With a little bit of humor and a lot of patience, the Law & Order star is learning that the terrible twos aren’t so bad.
Now that Elisabeth Röhm‘s daughter, Easton, has reached the dreaded age of two, the Law & Order actress is realizing that there are definitely life lessons we can learn from our kids! “I have finally begun to learn a life lesson that almost nothing but my daughter could teach me: how to stay cool under pressure — upon being violated, publicly embarrassed or simply feeling baffled by a confrontation,” Elisabeth, 37, writes in a blog on People.com. Hey HollyMoms, how do you deal with your child’s dramatic tantrums?

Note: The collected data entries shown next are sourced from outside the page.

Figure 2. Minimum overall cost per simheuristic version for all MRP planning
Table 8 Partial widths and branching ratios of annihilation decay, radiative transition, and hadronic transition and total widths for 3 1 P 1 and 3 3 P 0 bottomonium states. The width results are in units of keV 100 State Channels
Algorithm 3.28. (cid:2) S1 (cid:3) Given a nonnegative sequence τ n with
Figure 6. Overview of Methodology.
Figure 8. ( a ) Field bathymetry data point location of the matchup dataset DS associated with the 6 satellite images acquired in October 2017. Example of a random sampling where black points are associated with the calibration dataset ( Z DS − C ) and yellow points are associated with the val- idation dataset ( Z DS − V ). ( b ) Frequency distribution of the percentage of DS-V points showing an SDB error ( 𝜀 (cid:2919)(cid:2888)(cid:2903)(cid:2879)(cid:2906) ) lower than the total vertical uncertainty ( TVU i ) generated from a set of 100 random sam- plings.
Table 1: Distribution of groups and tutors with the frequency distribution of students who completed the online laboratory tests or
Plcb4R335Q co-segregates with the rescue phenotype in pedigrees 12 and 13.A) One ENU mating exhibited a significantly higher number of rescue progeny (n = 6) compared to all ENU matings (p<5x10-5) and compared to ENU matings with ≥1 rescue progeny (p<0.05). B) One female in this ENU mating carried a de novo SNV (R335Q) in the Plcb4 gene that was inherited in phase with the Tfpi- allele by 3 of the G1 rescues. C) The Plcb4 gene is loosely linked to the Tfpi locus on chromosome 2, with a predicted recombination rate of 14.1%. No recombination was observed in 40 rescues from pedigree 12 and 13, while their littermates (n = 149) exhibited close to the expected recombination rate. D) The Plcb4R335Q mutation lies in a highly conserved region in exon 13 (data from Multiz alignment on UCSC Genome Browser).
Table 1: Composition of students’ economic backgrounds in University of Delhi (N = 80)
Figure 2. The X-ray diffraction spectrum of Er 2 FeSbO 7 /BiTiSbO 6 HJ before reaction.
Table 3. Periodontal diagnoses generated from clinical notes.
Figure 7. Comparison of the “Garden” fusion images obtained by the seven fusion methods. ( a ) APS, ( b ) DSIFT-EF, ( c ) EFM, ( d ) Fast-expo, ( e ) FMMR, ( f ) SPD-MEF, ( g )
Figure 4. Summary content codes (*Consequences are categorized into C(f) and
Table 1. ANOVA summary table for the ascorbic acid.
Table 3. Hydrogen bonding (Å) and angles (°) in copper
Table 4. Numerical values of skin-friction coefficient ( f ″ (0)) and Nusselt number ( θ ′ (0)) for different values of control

“I’ve learned to always take a deep breath and extract myself from the equation. I stop. I breathe. I think. I forgive. I explain calmly. I quickly move on. IT’S NOT PERSONAL!!!! I have learned from my little one how to get what I really want in life: trust and progress,” writes Elisabeth. We have to say, she has a good head on her shoulders — most moms I’ve seen in action have a tendency to yell and scream when they get totally stressed out and frustrated. How do you react?
“I could give a list of incidents that have pushed me to the edge, challenged me to be firm beyond my comfort zone and have ultimately made me a better mother,” Elisabeth explains. “Like the time Easton had a meltdown at her second birthday and went running to the nanny instead of me, or when she nearly blinded me with a swift kick of her UGG boot and I had to drive home with impaired vision (thankfully only a few blocks).” But what Elisabeth has realized is that when you explain to your child that what they did was wrong and that you know they can do better, things seem to change. “In general, I’ve seen amazing results when I step back and treat Easton or another human being as if they are behaving in the way I’d like them to behave.”
Elisabeth, who is engaged to Easton’s father, entrepreneur Ron Wooster, is really looking forward to being a “non-reactive person” this year. And although the terrible twos might challenge that goal, she thinks that a little humor and some patience will go a long way. “Parenting deeply empowers our intuition, self-respect and compassion,” she writes. “I know we can all confirm that the patience that we’ve learned to exercise has indeed brought out the best in us.” So HollyMoms, what’s your strategy for tackling this stage in your kids’ lives?